Cancer: Human Papillomavirus

(asked on 16th April 2024) - View Source

Question to the Department of Health and Social Care:

To ask the Secretary of State for Health and Social Care, what steps she is taking to eliminate (a) cervical and (b) other cancer caused by human papillomavirus.


Answered by
Maria Caulfield Portrait
Maria Caulfield
This question was answered on 19th April 2024

The human papillomavirus (HPV) vaccination, alongside routine screening, is key to protecting people against strains of HPV that can cause some cancers including cervical, anal, head and neck cancer.

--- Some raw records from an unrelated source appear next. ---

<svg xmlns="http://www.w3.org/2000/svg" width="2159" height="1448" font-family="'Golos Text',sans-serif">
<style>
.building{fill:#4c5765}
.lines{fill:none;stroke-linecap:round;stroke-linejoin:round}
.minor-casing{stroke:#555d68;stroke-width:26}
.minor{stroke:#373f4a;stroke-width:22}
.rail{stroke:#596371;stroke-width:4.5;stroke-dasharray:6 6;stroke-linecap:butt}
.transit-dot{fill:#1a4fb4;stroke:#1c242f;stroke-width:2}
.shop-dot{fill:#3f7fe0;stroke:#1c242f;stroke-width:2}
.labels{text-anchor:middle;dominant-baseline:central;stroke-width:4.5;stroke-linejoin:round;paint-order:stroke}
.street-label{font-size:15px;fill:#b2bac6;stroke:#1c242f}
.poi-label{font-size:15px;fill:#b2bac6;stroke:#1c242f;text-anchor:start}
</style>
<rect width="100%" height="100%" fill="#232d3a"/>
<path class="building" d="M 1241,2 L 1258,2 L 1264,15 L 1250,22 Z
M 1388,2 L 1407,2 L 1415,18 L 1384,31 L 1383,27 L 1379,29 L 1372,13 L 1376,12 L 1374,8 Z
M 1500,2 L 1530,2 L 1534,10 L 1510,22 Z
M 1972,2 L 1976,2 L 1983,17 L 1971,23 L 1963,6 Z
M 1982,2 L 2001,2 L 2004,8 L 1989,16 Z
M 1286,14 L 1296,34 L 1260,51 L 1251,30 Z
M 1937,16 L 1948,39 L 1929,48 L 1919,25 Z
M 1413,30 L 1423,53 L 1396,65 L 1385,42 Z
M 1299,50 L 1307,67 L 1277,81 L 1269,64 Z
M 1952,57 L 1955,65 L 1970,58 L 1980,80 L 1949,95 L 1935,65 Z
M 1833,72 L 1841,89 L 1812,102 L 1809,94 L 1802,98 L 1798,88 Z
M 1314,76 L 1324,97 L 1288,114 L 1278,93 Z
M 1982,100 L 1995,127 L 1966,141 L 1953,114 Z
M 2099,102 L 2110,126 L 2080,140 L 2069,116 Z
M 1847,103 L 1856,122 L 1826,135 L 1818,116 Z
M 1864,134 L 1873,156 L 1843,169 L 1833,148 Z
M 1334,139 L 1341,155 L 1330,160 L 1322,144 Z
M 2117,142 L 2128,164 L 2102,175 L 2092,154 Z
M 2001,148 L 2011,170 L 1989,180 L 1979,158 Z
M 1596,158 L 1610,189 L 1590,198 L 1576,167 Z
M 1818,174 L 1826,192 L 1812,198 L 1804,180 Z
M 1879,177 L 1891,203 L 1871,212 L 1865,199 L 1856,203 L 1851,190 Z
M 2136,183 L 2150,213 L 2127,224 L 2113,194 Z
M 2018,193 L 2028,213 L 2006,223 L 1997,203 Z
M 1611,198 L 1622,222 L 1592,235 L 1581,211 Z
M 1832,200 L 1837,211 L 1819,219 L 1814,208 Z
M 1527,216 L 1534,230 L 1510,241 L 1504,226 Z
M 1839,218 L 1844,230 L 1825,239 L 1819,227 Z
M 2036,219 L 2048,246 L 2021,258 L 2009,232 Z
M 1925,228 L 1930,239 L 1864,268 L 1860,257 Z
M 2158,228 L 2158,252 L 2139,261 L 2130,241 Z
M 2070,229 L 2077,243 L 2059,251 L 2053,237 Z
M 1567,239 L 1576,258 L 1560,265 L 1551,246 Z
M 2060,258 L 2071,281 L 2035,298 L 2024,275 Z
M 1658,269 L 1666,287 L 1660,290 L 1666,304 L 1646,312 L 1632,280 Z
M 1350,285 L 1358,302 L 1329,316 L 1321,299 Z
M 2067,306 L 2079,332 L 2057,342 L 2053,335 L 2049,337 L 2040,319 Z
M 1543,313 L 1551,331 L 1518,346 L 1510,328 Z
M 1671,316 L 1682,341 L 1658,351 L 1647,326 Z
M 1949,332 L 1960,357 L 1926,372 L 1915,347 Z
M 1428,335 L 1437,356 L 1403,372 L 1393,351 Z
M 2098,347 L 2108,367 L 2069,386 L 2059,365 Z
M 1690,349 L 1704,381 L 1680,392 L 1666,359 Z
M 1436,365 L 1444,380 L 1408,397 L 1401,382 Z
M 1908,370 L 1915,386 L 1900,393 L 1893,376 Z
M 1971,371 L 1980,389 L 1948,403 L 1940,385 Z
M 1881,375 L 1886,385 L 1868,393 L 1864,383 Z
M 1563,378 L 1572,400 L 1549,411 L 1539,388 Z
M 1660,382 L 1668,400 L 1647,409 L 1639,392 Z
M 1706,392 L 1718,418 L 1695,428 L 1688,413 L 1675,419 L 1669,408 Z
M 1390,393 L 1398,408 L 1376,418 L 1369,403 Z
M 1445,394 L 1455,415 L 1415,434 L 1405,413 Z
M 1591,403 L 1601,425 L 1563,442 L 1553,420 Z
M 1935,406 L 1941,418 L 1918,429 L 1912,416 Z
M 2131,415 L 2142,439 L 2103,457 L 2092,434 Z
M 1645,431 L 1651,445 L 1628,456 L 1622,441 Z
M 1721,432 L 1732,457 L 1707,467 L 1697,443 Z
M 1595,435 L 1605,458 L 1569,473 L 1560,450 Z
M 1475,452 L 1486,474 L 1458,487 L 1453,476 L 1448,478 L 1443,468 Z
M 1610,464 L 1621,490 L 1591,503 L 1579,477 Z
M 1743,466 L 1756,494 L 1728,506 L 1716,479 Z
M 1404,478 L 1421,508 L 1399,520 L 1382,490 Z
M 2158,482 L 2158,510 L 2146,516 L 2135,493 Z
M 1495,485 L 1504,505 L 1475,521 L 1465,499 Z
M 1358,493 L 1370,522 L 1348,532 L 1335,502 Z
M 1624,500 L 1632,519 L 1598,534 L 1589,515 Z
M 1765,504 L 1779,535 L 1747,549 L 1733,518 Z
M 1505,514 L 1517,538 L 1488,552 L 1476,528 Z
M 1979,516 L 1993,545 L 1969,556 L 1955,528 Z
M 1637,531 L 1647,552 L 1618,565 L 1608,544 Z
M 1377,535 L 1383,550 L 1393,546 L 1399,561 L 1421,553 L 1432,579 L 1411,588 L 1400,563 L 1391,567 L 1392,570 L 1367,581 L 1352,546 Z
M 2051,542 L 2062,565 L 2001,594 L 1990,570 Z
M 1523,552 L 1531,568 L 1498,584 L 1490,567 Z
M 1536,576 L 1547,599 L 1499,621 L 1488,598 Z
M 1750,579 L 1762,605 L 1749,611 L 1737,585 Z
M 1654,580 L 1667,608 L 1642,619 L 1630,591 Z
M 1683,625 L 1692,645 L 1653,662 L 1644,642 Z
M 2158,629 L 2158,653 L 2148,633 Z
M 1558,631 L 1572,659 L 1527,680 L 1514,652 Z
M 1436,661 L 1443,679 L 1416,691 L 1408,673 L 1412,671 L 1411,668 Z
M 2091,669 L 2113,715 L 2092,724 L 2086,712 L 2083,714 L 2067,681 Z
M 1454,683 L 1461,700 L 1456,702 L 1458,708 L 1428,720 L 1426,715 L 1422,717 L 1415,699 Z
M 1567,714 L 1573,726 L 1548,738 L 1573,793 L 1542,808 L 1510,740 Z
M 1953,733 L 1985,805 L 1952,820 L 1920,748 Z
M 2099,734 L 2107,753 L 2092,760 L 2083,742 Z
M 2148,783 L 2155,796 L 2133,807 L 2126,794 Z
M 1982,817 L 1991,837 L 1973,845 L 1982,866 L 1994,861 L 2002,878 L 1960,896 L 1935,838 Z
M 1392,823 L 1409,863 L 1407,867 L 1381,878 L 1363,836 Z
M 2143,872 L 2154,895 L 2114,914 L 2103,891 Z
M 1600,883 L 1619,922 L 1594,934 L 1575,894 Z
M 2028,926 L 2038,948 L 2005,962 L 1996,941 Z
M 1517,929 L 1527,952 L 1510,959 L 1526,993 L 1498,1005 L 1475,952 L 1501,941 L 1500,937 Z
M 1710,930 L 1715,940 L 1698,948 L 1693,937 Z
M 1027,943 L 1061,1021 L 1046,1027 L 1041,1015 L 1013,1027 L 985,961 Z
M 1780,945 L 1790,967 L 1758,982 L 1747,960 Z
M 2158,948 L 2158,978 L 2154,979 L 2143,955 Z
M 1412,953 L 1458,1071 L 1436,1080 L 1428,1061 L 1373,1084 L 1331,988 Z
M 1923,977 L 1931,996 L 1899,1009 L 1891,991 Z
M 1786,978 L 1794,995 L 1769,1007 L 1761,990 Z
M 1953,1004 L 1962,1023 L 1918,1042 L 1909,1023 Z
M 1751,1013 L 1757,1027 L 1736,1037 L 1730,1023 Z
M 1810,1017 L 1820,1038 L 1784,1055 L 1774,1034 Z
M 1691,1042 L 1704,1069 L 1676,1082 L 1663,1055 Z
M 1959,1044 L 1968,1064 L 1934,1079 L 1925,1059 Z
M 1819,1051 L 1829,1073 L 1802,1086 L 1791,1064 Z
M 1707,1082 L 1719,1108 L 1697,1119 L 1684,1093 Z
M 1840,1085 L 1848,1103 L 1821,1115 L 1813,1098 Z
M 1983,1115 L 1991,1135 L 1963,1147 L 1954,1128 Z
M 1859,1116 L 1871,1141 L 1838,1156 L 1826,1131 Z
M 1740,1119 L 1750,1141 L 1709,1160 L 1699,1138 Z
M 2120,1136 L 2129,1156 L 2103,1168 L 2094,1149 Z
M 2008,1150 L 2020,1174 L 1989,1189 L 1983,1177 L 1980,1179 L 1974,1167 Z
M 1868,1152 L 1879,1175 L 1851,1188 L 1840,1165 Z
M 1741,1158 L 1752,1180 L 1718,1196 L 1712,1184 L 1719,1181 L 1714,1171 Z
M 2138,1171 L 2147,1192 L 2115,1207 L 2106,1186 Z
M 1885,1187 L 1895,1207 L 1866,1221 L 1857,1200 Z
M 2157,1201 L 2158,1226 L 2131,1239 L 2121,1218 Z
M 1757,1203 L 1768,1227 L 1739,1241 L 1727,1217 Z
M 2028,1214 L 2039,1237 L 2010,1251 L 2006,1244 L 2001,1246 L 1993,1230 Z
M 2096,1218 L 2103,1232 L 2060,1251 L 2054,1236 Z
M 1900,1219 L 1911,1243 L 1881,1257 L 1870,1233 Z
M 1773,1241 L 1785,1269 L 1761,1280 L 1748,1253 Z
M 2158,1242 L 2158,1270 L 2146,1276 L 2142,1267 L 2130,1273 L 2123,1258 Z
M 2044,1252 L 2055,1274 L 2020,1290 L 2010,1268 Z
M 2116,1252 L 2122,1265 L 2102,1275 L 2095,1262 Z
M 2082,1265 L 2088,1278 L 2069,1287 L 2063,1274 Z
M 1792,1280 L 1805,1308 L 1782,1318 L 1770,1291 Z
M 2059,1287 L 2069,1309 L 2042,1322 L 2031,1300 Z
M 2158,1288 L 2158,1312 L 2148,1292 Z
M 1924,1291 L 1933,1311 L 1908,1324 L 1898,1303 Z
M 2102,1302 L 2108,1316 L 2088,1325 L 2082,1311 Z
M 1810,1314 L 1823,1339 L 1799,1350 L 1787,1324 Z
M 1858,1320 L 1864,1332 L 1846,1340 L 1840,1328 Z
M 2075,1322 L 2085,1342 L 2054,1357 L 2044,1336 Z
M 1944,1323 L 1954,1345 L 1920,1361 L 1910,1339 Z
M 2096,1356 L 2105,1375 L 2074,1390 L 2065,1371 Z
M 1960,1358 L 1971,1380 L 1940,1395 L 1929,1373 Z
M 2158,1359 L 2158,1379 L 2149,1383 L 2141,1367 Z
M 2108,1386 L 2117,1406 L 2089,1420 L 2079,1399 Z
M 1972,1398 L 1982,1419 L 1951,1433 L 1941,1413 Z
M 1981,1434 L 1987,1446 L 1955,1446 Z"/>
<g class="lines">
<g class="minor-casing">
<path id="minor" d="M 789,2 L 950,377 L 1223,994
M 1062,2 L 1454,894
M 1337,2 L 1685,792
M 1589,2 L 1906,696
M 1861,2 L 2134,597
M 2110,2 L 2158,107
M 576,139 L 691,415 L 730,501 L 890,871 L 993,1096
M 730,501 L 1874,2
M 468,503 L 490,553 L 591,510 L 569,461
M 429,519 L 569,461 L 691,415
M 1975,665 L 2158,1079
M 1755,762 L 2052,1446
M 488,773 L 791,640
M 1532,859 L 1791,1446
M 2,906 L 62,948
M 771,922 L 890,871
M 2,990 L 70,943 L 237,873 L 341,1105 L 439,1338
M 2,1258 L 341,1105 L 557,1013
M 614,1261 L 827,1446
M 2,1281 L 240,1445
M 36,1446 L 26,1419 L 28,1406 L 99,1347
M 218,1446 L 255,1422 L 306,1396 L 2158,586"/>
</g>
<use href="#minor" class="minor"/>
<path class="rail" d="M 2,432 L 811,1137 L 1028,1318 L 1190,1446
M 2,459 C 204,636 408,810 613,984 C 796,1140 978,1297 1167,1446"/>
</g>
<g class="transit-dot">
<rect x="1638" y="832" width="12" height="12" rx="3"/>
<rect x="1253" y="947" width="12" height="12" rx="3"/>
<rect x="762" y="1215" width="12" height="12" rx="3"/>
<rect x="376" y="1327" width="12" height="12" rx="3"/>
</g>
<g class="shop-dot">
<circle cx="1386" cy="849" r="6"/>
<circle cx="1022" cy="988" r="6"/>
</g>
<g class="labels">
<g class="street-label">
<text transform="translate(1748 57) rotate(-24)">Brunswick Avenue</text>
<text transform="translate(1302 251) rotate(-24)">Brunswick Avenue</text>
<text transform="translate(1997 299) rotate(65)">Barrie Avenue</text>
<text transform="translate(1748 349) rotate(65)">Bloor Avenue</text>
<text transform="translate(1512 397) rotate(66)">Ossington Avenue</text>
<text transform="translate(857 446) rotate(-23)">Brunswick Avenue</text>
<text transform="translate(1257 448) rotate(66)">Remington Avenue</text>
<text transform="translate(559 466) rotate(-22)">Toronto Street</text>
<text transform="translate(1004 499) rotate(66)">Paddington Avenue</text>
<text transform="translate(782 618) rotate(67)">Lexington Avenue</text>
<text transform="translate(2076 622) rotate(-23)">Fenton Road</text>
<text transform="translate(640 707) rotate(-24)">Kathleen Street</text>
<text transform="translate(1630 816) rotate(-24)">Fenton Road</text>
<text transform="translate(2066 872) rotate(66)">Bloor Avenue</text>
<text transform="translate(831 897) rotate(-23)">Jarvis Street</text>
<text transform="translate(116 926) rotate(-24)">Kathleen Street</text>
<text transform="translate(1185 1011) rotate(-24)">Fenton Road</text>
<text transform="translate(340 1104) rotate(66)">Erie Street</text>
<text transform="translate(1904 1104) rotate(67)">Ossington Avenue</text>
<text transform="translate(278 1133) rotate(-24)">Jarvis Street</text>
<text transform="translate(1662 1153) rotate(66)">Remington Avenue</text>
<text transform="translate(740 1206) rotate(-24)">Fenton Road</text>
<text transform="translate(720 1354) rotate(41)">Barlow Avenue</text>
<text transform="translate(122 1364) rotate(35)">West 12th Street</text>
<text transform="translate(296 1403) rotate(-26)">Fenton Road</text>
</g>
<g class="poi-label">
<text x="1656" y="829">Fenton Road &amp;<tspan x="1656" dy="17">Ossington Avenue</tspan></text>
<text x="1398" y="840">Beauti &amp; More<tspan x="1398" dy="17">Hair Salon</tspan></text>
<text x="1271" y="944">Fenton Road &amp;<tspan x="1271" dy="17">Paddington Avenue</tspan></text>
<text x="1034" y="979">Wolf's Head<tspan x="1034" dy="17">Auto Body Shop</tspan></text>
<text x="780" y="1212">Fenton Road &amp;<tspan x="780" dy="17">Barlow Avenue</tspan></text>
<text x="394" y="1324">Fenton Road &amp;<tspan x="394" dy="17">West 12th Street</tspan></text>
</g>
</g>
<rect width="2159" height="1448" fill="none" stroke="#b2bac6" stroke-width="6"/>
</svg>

The NHS Cervical Screening Programme (CSP) provides all women and people with a cervix between the ages of 25 and 64 years old with the opportunity to be screened routinely, to detect certain types of HPV infection which cause 99.7% of cervical cancer. An in-service evaluation is being commissioned by the National Institute for Health and Care Research to determine whether HPV self-sampling could be used to improve the NHS CSP.

The HPV vaccination is offered to all adolescents in Year 8 of school, and catch-up vaccinations are available to those up to 25 years old, those born on or after 1 September 2006, for both females and males who may have missed vaccination under the schools’ programme, providing an additional failsafe. The HPV vaccination is also recommended to gay, bisexual, and other men who have sex with men, up to and including those aged 45 years old.

NHS England’s vaccination strategy sets out a range of ambitions to improve uptake across the National Health Service’s vaccination programmes. This includes building on existing work and delivery to develop implementation plans for how HPV vaccinations, alongside cervical screening and pre-cancer treatment, can help achieve the NHS ambition to eliminate cervical cancer by 2040.